DATA SHOWN:
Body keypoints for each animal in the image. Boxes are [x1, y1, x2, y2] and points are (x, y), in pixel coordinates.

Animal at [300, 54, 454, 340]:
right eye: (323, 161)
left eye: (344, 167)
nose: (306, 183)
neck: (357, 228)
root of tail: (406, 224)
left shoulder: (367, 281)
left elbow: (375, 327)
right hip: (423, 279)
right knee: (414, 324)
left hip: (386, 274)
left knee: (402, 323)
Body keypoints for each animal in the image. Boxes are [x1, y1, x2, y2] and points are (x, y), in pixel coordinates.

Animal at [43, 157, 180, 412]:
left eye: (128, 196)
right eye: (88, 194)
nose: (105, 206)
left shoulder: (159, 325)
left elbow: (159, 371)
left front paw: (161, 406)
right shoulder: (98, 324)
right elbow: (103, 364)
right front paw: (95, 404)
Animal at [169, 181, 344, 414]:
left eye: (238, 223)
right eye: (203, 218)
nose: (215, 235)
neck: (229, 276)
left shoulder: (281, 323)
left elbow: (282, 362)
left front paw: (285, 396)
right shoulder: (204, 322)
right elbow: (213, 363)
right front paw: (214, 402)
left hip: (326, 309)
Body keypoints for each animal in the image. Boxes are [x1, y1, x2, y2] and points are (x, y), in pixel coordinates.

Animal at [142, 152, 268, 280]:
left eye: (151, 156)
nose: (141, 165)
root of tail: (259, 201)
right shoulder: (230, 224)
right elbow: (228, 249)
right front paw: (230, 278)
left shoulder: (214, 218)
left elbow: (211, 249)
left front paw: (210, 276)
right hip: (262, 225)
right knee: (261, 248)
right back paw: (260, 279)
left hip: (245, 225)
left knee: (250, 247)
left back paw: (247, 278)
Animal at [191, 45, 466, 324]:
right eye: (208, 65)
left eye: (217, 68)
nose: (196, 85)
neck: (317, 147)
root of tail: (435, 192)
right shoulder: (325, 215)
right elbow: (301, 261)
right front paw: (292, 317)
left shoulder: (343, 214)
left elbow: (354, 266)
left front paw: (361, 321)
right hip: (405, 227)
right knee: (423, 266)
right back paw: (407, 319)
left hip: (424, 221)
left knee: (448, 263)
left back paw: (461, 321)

--

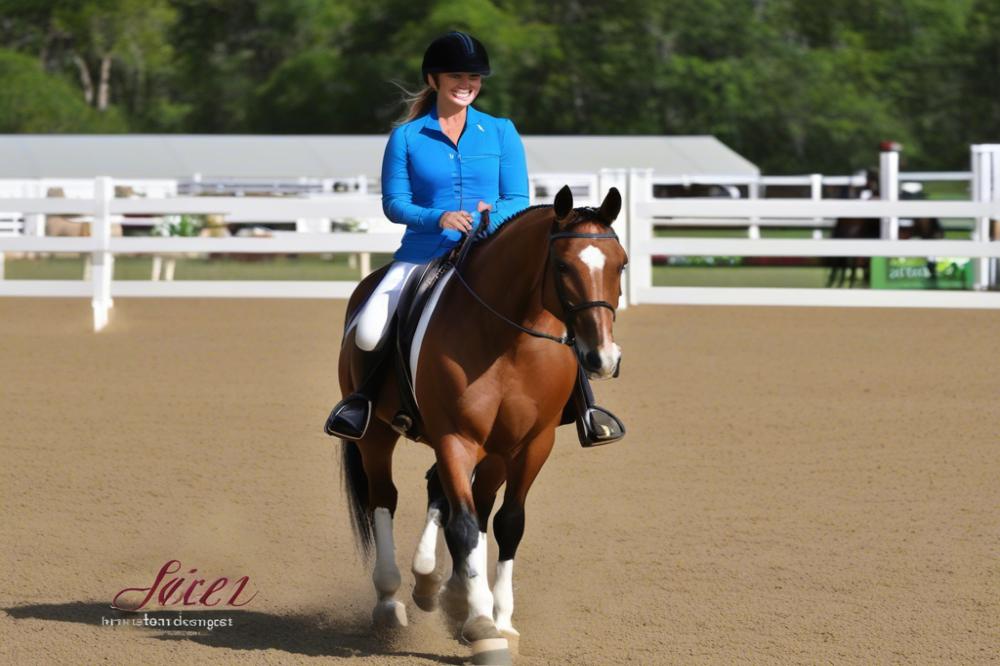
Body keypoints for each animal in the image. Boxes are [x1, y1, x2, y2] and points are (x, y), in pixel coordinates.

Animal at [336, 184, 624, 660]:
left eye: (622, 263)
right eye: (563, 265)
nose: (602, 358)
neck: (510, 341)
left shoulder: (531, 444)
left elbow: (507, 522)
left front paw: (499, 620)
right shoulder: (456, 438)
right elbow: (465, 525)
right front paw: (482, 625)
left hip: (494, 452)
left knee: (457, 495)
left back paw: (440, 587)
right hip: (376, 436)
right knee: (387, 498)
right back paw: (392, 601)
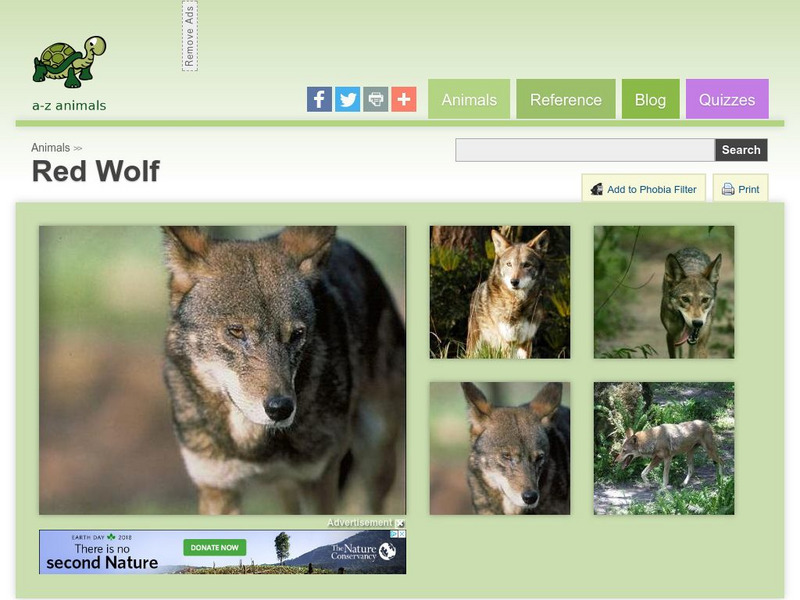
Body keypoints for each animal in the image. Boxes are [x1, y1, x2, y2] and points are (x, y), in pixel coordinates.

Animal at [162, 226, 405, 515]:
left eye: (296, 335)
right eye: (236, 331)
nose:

...

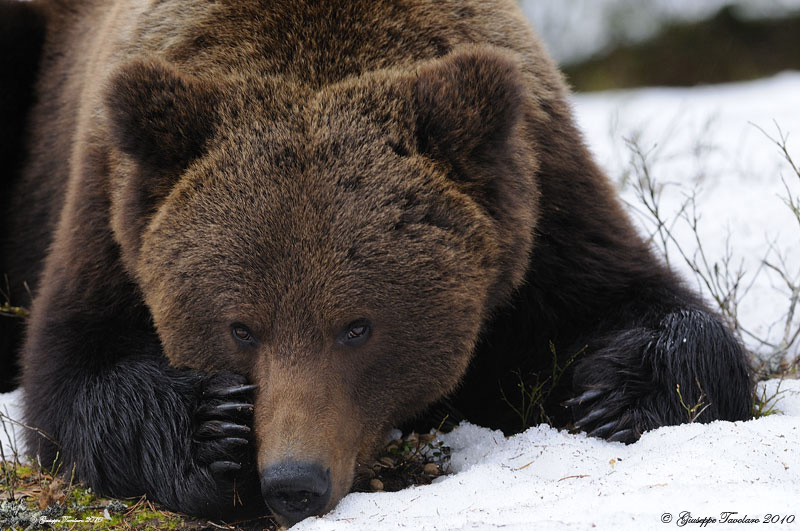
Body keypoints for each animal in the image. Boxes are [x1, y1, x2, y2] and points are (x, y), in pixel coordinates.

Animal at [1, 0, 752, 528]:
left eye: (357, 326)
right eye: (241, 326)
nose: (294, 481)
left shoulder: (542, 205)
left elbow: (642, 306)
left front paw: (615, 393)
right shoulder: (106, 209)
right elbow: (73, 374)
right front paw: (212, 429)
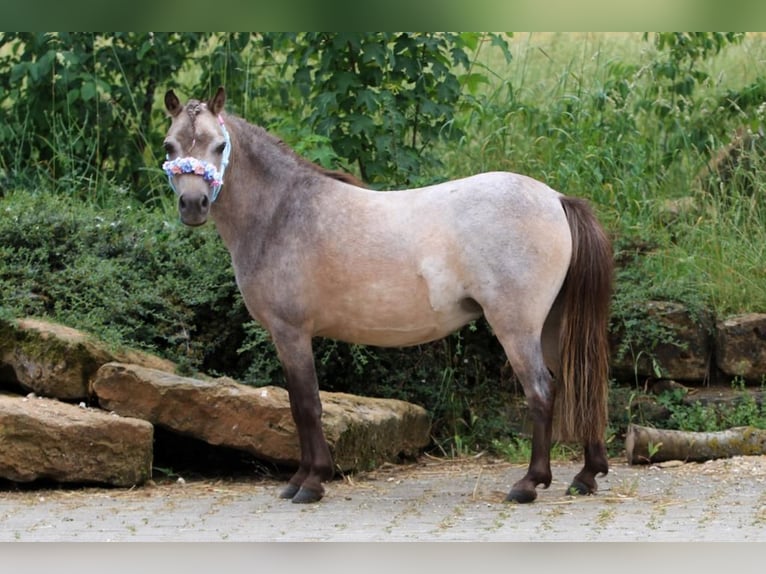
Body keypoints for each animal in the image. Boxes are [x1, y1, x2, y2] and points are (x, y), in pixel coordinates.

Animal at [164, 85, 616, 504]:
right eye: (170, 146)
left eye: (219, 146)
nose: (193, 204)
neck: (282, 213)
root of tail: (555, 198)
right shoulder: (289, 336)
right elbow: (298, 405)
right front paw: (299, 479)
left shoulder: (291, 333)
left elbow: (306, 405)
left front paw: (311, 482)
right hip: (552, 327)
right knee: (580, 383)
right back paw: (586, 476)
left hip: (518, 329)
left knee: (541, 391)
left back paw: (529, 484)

WORK TASK:
Filter the listing above, keeping only the lines with "root".

SOLVED PROBLEM:
root of tail: (406, 224)
root of tail: (259, 201)
root of tail: (435, 192)
root of tail: (555, 198)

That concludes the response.